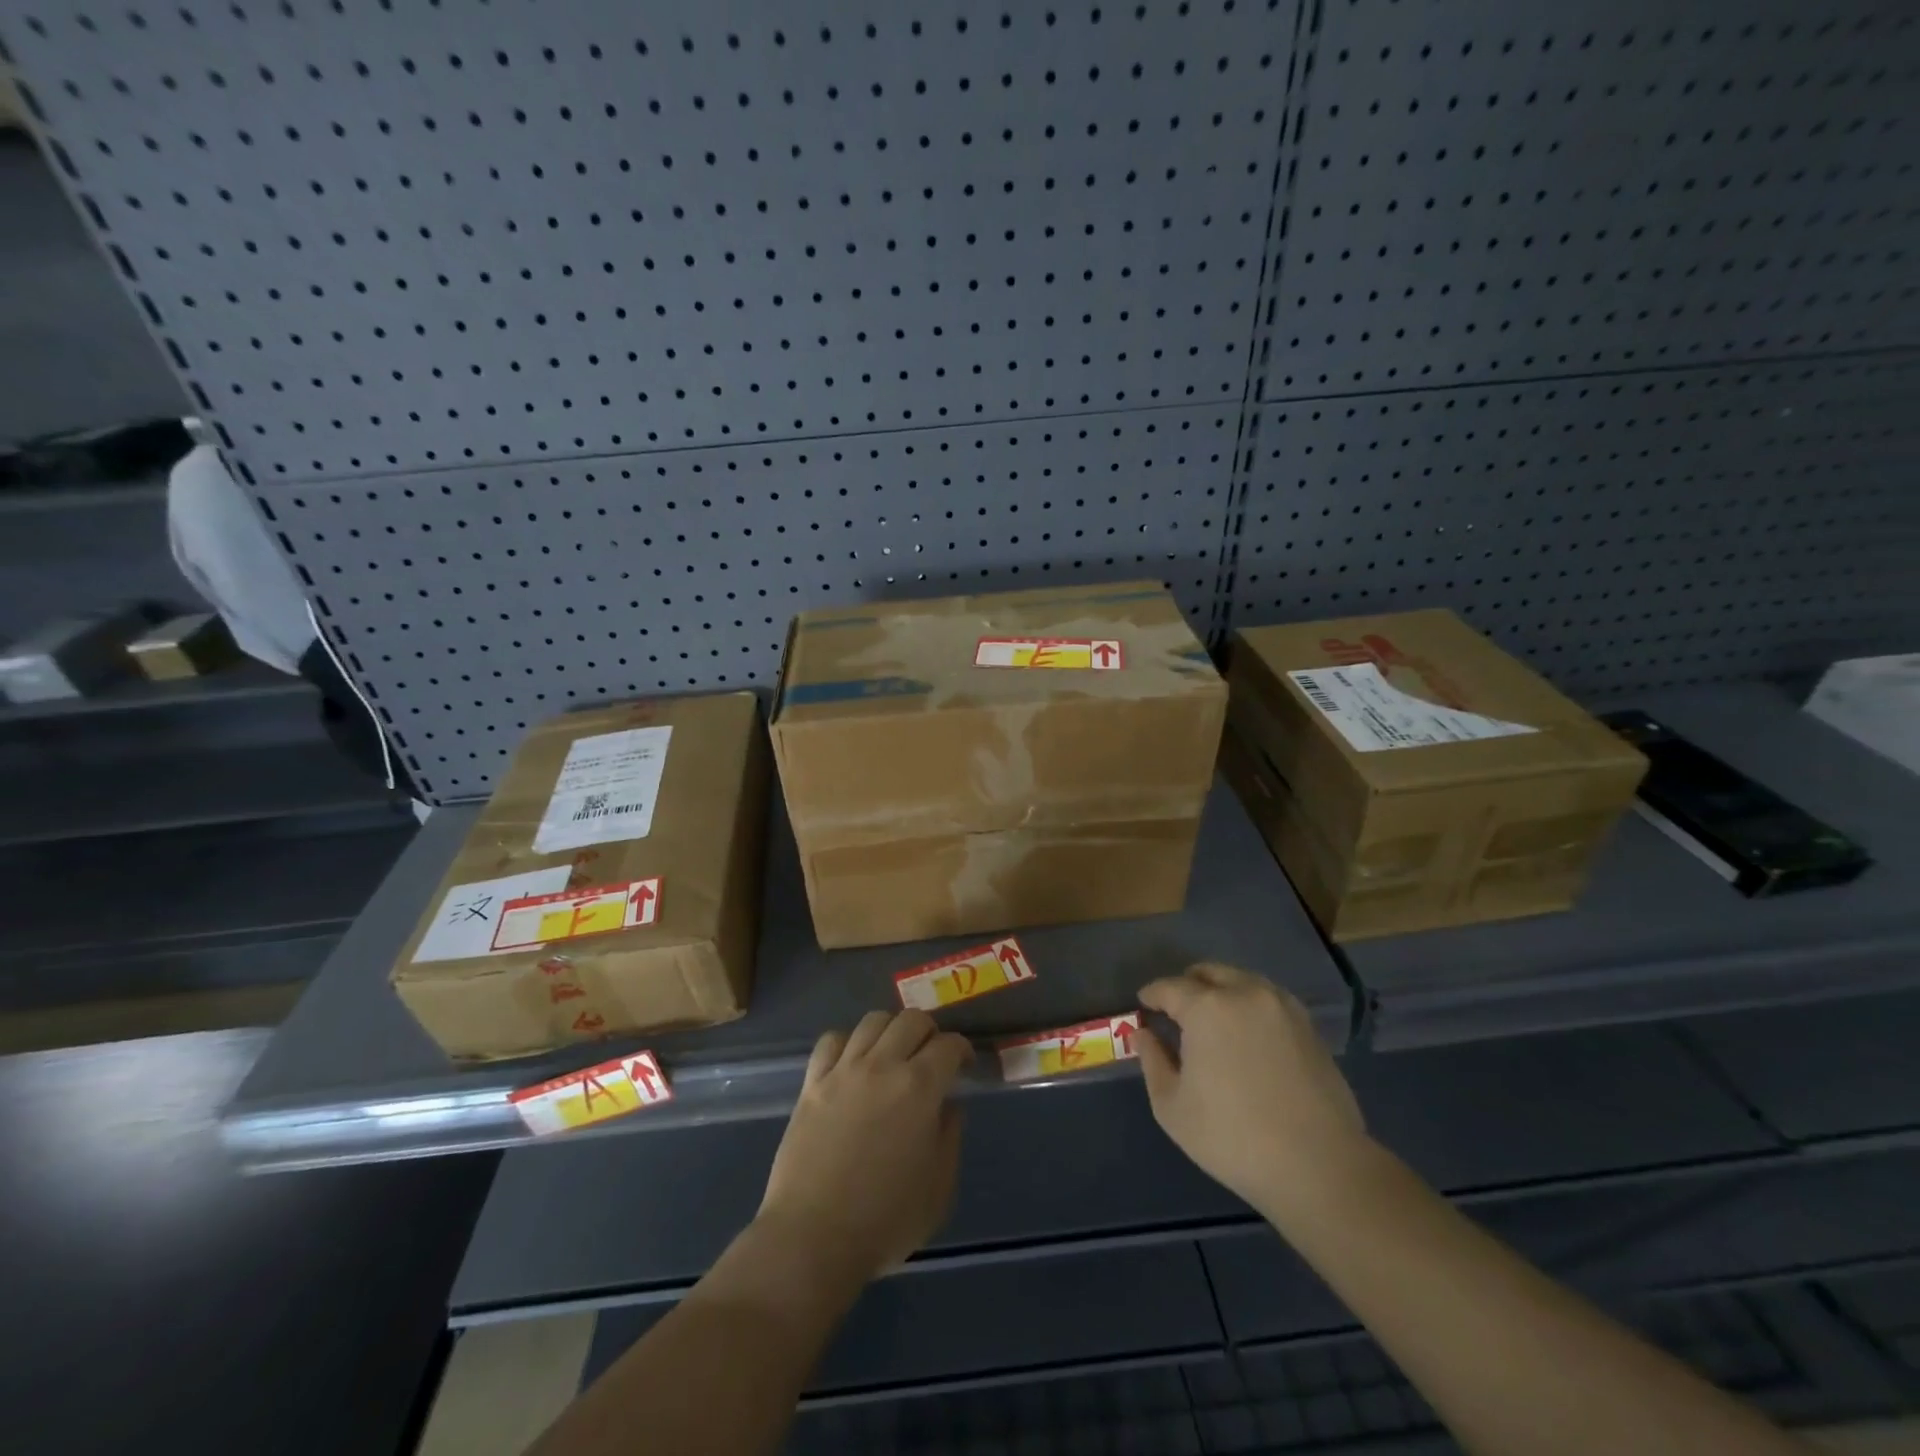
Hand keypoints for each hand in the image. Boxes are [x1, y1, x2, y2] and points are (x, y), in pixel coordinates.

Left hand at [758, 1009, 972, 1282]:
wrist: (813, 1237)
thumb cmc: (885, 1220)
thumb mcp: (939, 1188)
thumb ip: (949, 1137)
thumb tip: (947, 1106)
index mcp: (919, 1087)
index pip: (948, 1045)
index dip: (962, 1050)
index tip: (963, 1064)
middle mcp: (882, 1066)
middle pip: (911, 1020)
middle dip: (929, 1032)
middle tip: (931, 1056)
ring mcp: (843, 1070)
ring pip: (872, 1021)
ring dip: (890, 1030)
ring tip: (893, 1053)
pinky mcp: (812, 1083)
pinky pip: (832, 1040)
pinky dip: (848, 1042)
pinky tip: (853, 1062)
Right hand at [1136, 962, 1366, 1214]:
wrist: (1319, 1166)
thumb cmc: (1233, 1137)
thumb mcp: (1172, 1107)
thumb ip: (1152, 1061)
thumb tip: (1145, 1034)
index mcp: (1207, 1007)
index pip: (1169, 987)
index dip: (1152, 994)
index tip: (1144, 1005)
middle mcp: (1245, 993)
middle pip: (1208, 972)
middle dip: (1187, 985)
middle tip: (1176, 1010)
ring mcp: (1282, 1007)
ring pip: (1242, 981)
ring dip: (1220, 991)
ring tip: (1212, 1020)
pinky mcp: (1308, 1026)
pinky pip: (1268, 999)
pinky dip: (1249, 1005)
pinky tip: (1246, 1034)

----------

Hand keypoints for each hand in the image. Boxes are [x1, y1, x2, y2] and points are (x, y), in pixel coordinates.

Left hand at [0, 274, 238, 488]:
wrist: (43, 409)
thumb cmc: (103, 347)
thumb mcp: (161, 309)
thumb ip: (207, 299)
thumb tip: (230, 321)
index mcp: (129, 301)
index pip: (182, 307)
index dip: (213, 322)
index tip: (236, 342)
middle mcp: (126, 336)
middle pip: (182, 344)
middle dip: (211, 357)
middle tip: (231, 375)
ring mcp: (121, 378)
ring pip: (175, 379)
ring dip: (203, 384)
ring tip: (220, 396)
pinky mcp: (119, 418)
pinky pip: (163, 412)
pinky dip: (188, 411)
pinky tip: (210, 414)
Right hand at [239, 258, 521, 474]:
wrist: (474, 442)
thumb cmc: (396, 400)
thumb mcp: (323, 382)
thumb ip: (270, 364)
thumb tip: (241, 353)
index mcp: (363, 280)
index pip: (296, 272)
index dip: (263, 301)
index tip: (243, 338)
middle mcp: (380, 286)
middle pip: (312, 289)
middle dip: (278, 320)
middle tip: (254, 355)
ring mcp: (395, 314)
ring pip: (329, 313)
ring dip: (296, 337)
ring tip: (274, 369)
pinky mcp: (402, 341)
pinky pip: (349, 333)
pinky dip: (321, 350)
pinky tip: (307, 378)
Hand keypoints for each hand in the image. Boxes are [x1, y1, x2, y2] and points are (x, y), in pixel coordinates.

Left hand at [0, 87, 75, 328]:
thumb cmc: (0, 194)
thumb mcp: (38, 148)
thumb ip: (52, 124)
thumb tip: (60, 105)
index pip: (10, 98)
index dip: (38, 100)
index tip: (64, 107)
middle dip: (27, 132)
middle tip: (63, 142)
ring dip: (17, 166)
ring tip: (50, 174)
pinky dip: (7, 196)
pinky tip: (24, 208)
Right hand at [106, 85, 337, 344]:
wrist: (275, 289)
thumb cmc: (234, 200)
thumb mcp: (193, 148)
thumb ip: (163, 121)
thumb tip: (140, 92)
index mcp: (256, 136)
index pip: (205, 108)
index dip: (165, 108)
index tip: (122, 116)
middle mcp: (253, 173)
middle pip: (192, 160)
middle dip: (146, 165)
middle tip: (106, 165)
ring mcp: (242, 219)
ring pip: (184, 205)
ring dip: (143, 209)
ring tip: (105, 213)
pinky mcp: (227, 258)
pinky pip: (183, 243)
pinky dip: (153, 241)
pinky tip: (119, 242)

----------

_ABOUT THIS EXERCISE_.
Give only the lines from the one holding "index pip: (948, 1045)" through the one holding "wrist: (1319, 1166)", each restated exactly as it appears above.

_YOUR SOLUTION_.
index pip: (948, 1045)
index dip: (962, 1050)
index tip: (963, 1064)
middle mcp: (882, 1066)
middle pip: (911, 1020)
middle dip: (929, 1032)
middle tip: (931, 1056)
ring mcp: (843, 1070)
ring pip: (872, 1021)
ring dip: (890, 1030)
ring tip: (893, 1053)
pinky mcp: (812, 1083)
pinky pip: (832, 1040)
pinky dip: (848, 1042)
pinky tip: (853, 1062)
Right hand at [1136, 962, 1366, 1214]:
wrist: (1319, 1166)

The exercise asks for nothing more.